Prima colazione in agriturismo e partenza per Pomposa, con sosta per la visita all’Abbazia.
Proseguiamo per Comacchio per dedicare la giornata alle visite ed escursioni al Parco Regionale del Delta del Po,considerato dall'UNESCO Patrimonio dell'Umanità, ed in particolare le Valli di Comacchio, uno dei più importanti complessilagunaripresenti in Italia e in Europa.
Oltre alla visita del centro storico, è possibile effettuare escursioni in battello all’interno delle Valli, durante le quali si possono visitare i Casoni, tipiche costruzioni per le squadre di pescatori che vi abitavano durante la stagione di pesca ed i lavorieri, il sofisticato sistema di chiuse utilizzato in passato per la cattura delle anguille.
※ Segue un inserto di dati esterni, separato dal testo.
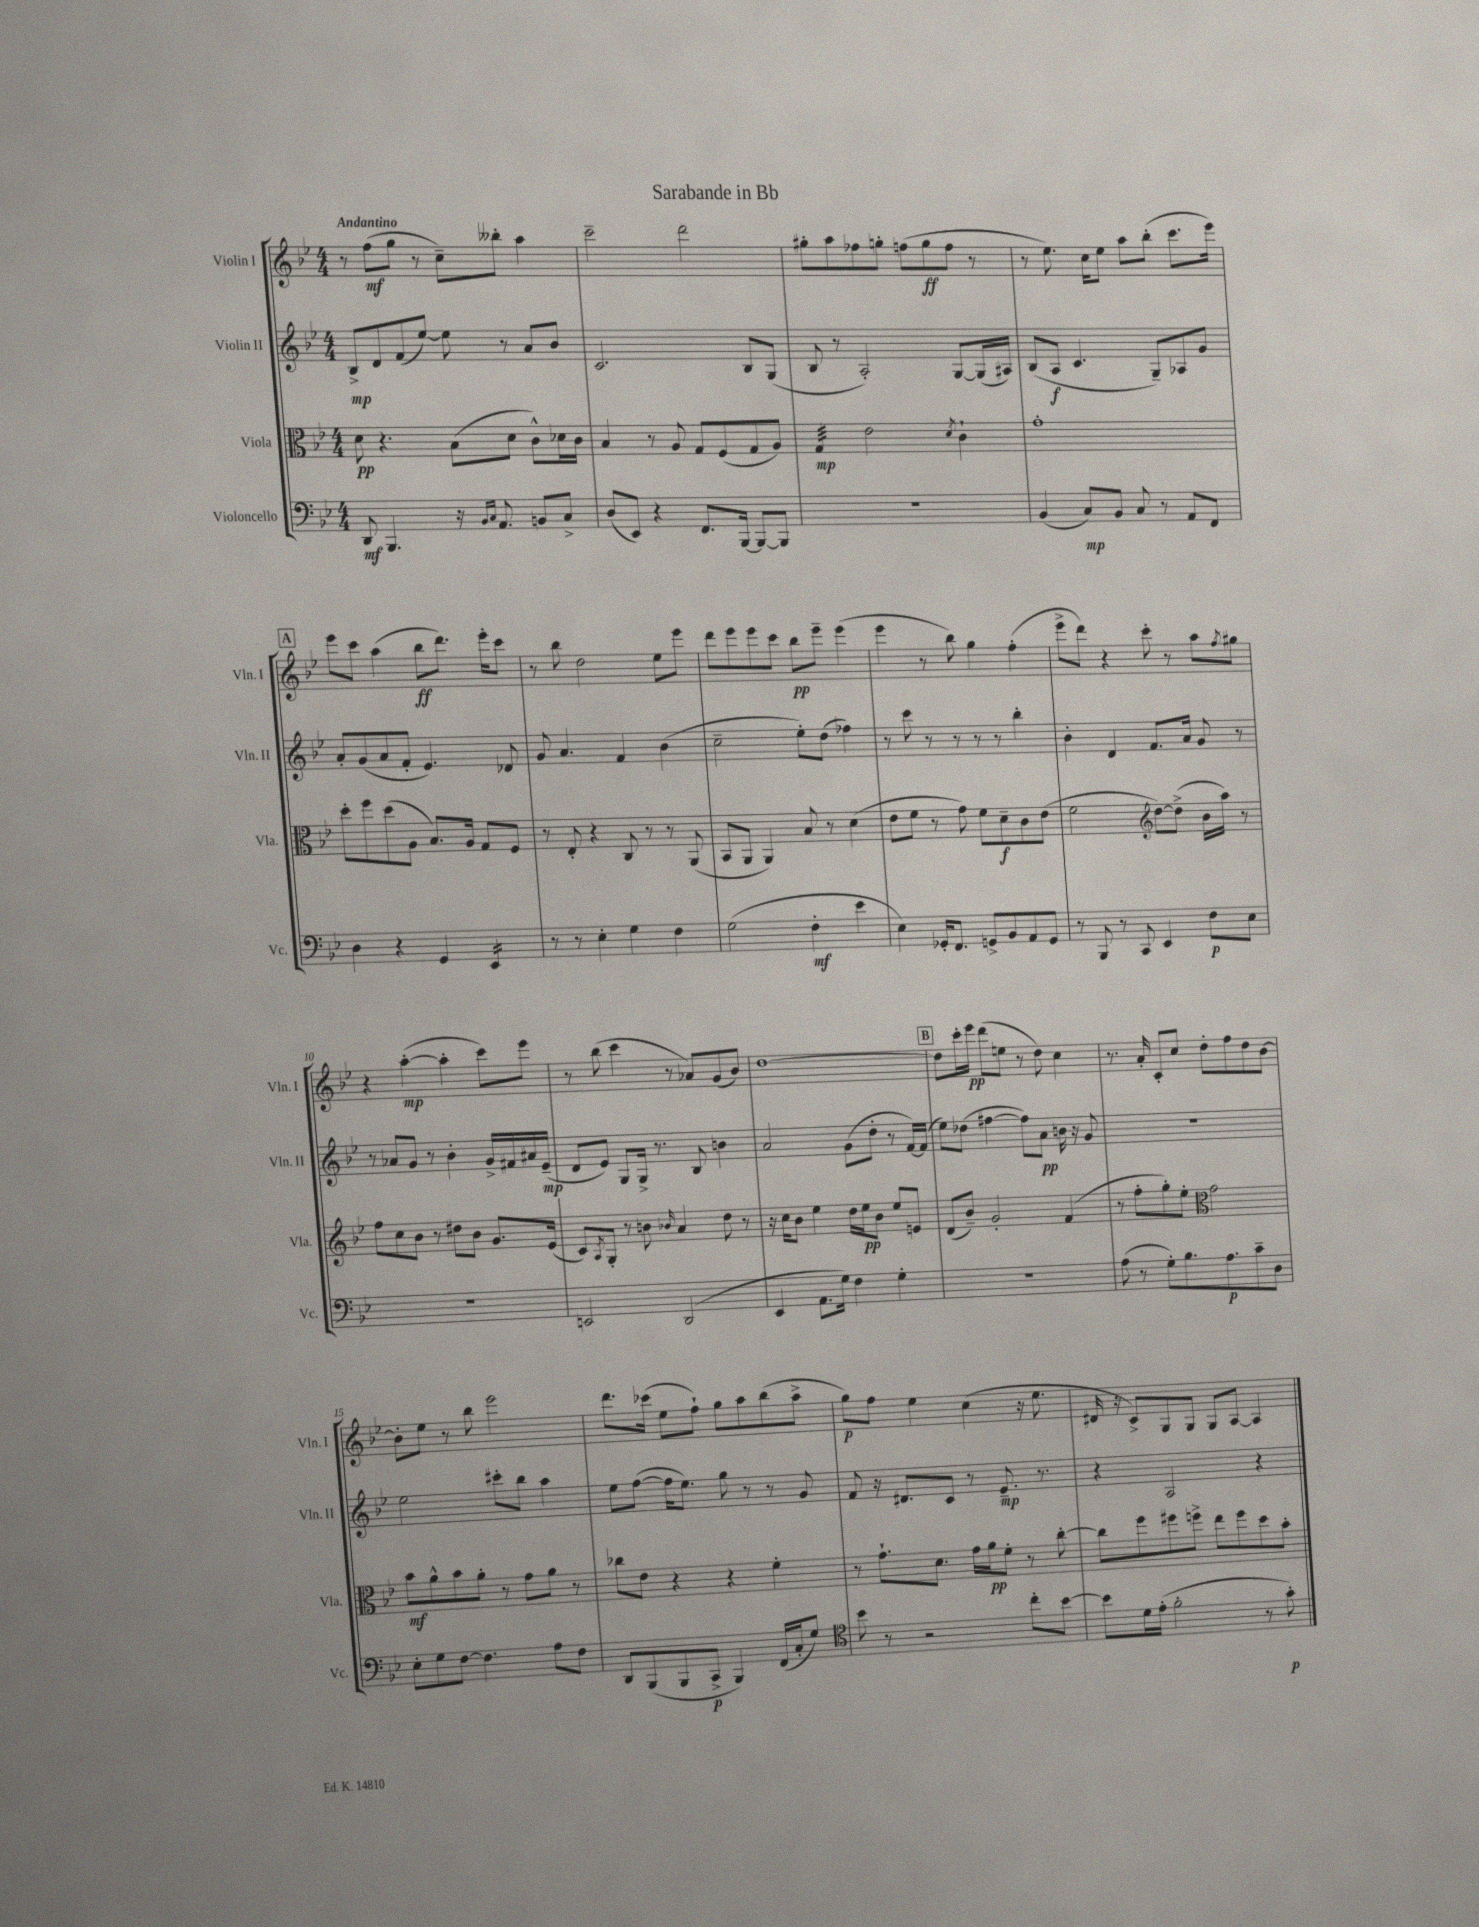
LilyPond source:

\header { title = "Sarabande in Bb" }
<<
\new StaffGroup <<
\new Staff = "s0" \with { instrumentName = "Violin I" shortInstrumentName = "Vln. I" } {
    \clef treble \key bes \major \numericTimeSignature \time 4/4 \tempo "Andantino"
    r8 f''8\mf( g''8 r8 c''8--) beses''8-. a''4 |
    c'''2-- d'''2 |
    gis''8-. a''8 fes''8 g''8-. f''8( g''8\ff f''8 r8 |
    r8 ees''8.) c''16 ees''8 a''8 bes''8-.( c'''8. ees'''16) |
    \mark \markup { \box "A" } ees'''8 c'''8 a''4( bes''8\ff d'''8.) ees'''16-. c'''8 |
    r8 bes''8 d''2 ees''8 ees'''8 |
    d'''8 ees'''8 ees'''8 c'''8 bes''8\pp ees'''8-- ees'''4( |
    ees'''4 r8 bes''8) g''4 f''4-.( |
    ees'''8-> d'''8) r4 c'''8-. r8 a''8 \acciaccatura { f''8 } gis''8 |
    r4 a''4~-.\mp( a''4-. c'''8) ees'''8 |
    r8 bes''8( c'''4 r8 aes'8) g'8( bes'8) |
    d''1~ |
    \mark \markup { \box "B" } d''8 c'''16-. ees'''16\pp d'''8( e''8 r8 d''8) c''4 |
    r8. a'16-. c'8-. c''8 d''8-. f''8 d''8 bes'8~ |
    bes'8-. ees''8 r8 bes''8 ees'''2 |
    d'''8. ces'''16( ees''8 f''8-!) g''8 a''8 bes''8( a''8-> |
    g''8\p) f''8 ees''4 c''4( r16 ees''8. |
    dis'16 r16 c'8->) g8 g8 g8 a8~ a4 \bar "|." |
}
\new Staff = "s1" \with { instrumentName = "Violin II" shortInstrumentName = "Vln. II" } {
    \clef treble \key bes \major \numericTimeSignature \time 4/4
    bes8->\mp d'8 f'8( ees''8~) ees''8 r8 a'8 bes'8 |
    c'2. bes8 g8( |
    bes8 r8 a2-.) g8~ g16( ais16) |
    bes8( a8\f c'4. g8--) aes8 g'8 |
    \mark \markup { \box "A" } a'8-. g'8( a'8 f'8-. ees'4.) des'8 |
    g'8 a'4. f'4 bes'4( |
    c''2-- ees''8-.) d''8( fes''4) |
    r8 c'''8 r8 r8 r8 r8 bes''4-. |
    bes'4-. d'4 f'8. a'16 g'8 r8 |
    r8 aes'8 g'8 r8 bes'4-. g'16-> fis'16 ais'16 ees'16--\mp( |
    d'8 ees'8) g8 g16-> r8. bes8 b'4 |
    a'2 g'8( d''8-. r8 f'16~) f'16( |
    \mark \markup { \box "B" } ees''8) des''8( fis''4~ fis''8) a'8\pp b'16 r16 g'8 |
    R1 |
    ees''2 cis'''8-. bes''8 a''4 |
    ees''8 f''8~( f''16 ees''8.) g''8 r8 r8 g'8 |
    f'8 r16 dis'8. c'8 r8 ees'8.--\mp r8. |
    r4 a2 r4 \bar "|." |
}
\new Staff = "s2" \with { instrumentName = "Viola" shortInstrumentName = "Vla." } {
    \clef alto \key bes \major \numericTimeSignature \time 4/4
    d'8\pp r4. bes8( d'8 c'8-^) des'16 c'16 |
    bes4 r8 a8 g8 f8( g8 a8) |
    g4:32\mp ees'2 \acciaccatura { d'8 } c'4-! |
    g'1-. |
    \mark \markup { \box "A" } d''8-. f''8 d''8( a8 bes8.) a16 g8 f8 |
    r8 ees8-. r4 c8 r8 r8 a,8( |
    bes,8 a,8 a,4) bes8 r8 d'4( |
    ees'8 f'8 r8 g'8) f'8 d'8--\f c'8 ees'8( |
    f'2 \clef treble d''8~) d''8->( bes'16 a''16) r8 |
    f''8 c''8 bes'8 r8 dis''8 bes'8 g'8. ees'16( |
    c'8) \acciaccatura { a8 } g8-. r8 b'8 \grace { bes'16 } a'4 d''8 r8 |
    r16 c''16 bes'8 ees''4 d''16 ees''16\pp bes'8 ees''8 e'8 |
    \mark \markup { \box "B" } d'8( bes'8--) g'2-. f'4( |
    r8 f''8-. g''8-.) ees''8-. \clef alto g'2 |
    bes'8\mf a'8-^ bes'8 a'8-. r8 g'8 a'8 r8 |
    ces''8 ees'8 r4 r4 f'4-. |
    r8 g'8.-! d'8. g'16 a'16\pp f'8-. r8 c''8~-. |
    c''8 f''8 fis''8 f''8-> ees''8 f''8 d''8 bes'8-. \bar "|." |
}
\new Staff = "s3" \with { instrumentName = "Violoncello" shortInstrumentName = "Vc." } {
    \clef bass \key bes \major \numericTimeSignature \time 4/4
    d,8\mf bes,,4. r16 \grace { bes,16 c16 } a,8. b,8 c8-> |
    d8( ees,8) r4 f,8. bes,,16~ bes,,8~ bes,,8 |
    r1 |
    bes,4( c8\mp) bes,8 c8 r8 a,8 f,8 |
    \mark \markup { \box "A" } d4 r4 g,4 ees,4:16 |
    r8 r8 ees4-. g4 f4 |
    g2( f4-.\mf ees'4 |
    ees4) ges,16-. f,8. g,8-> bes,8 a,8 g,8 |
    r8 bes,,8 r8 c,8 ees,4 f8\p ees8 |
    R1 |
    e,2 d,2( |
    ees,4 a,8. g16) f4 g4-. |
    \mark \markup { \box "B" } R1 |
    a8( r8 g8-.) bes8. a8.\p c'8-- d8 |
    ees8-. g8 f8~ f4. a8 f8 |
    d,8 bes,,8( bes,,8 c,8->\p bes,,4) f,16( c16-. g8) |
    \clef tenor bes'8 r8 r2 c''8-. bes'8~ |
    bes'8 d'16 ees'16-.( f'2-. r8 g'8-.\p) \bar "|." |
}
>>
>>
Ci sarà la possibilità di pranzare in uno dei vari punti di ristoro e gustare piatti a base di pesce, preparati secondo la tradizione comacchiese: antipasti di mare, risotti e brodetti di pesce, anguille marinate e alla brace, cozze e vongole, fritti misti di pesce e di valle... il tutto accompagnato dalla “Coppia Ferrarese” IGP, pane fatto di due ‘panìtt', legati a foggia di nastro nel corpo, ciascuno con le estremità ritorte, in modo da formare un ventaglio di quattro 'curnìtt', le cui punte sono chiamate 'grustìn'.

Il nostro itinerario si conclude qui.